Of course, this only applies to those table storage types that implement sheets (.xlsx
, .xls
, etc…).
It is up to the user to create SandPaper instances as necessary for each sheet that requires cleaning. This module is intended to clean and return parsable normalized data, not do Excell’s job for it.
Reading as Records¶
In order to provide all of the lovely filtering (Rule Filters) that make specifying advanced normalization rules much easier, SandPaper reads rows of table type data in as records (collections.OrderedDict
).
This allows us to tie row entries to column names easily but unfortunately causes limitations on the format of data that can be properly read in.
The main limitation is that table sheets with duplicate column names cannot be read properly.
Because pyexcel reads records as OrderedDict
, the last column with a duplicate name is the only column considered.
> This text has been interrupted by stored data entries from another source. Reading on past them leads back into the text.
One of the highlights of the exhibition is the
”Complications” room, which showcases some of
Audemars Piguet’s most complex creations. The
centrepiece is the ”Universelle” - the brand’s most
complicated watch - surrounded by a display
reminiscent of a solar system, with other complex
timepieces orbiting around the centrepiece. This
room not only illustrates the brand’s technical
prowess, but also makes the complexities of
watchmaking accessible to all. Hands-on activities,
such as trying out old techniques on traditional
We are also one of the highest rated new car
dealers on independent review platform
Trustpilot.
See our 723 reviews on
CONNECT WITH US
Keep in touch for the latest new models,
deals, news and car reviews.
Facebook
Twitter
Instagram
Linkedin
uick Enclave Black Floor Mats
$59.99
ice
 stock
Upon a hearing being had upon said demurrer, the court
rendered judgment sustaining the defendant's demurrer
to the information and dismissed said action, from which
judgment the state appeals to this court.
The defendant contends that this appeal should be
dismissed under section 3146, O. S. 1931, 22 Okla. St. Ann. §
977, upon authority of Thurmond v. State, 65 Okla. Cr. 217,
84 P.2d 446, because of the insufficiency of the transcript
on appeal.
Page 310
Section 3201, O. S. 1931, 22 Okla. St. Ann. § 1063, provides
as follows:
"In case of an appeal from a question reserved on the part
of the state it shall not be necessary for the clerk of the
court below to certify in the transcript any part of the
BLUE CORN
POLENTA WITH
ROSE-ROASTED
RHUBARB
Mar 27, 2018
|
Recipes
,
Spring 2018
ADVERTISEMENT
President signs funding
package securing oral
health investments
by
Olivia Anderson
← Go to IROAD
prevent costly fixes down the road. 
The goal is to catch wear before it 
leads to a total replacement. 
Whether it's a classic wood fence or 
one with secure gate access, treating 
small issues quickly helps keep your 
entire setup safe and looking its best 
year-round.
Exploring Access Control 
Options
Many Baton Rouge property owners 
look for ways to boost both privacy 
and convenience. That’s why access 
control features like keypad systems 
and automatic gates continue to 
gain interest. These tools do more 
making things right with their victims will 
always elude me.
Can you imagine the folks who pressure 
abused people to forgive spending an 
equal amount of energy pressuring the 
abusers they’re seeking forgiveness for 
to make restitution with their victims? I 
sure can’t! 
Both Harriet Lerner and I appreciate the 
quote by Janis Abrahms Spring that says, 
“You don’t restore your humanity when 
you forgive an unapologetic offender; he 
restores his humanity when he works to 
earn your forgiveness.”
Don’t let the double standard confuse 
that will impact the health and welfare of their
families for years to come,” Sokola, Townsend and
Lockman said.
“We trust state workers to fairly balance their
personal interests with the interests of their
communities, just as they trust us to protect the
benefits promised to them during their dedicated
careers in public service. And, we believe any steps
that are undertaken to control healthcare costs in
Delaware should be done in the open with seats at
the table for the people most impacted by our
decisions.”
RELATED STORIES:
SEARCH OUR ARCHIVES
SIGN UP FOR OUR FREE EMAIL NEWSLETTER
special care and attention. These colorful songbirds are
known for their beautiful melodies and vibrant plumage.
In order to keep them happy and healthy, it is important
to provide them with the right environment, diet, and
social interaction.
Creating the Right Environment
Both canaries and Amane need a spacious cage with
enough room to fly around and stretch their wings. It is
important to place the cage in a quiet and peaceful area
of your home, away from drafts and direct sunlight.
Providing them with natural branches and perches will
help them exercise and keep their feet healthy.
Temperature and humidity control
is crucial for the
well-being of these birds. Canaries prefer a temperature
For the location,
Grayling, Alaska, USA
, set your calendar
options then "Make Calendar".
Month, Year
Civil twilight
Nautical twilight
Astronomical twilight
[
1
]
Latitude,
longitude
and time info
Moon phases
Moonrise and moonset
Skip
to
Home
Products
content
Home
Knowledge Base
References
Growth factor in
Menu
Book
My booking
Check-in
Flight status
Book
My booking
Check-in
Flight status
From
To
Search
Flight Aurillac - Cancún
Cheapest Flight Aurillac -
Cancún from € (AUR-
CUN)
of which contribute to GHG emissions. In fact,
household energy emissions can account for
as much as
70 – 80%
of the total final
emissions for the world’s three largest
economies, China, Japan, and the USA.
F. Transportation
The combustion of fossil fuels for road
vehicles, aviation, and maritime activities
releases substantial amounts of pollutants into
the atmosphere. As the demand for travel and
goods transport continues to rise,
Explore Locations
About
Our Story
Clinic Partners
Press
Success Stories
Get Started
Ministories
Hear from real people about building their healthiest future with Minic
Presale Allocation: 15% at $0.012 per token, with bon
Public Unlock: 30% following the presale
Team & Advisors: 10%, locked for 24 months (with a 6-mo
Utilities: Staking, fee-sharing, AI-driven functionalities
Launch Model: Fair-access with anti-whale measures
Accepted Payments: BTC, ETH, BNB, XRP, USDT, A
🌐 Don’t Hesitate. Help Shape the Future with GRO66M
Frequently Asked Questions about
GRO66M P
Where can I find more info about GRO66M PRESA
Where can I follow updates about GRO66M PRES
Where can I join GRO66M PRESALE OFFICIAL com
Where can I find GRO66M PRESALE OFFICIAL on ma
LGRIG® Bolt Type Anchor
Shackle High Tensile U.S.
For example the following table data…
my_column | my_column |
---|---|
1 | 2 |
3 | 4 |
will only output the last my_column
column (with values 2 and 4) in the resulting sanded
data.
This is because the reading of the record first reads the first column and then overwrites it with the second column.
A fix for this issue is possible, however would cause a lot of refactoring and additional testing which (obviously) has not been done.
Translating Dates¶
The translate_date()
rule is quite nifty, but also has a couple limitations that need to be considered.
Because dates are not a base type, the mentioned rule can sometimes incorrectly interpret strings as dates and apply a date translation where it is not needed.
For this reason, it is recommended to also specify at least a column_filter
for all instances of the rule.
A value_filter
would also help, but causes a lot of extra complexity that is most likely not required.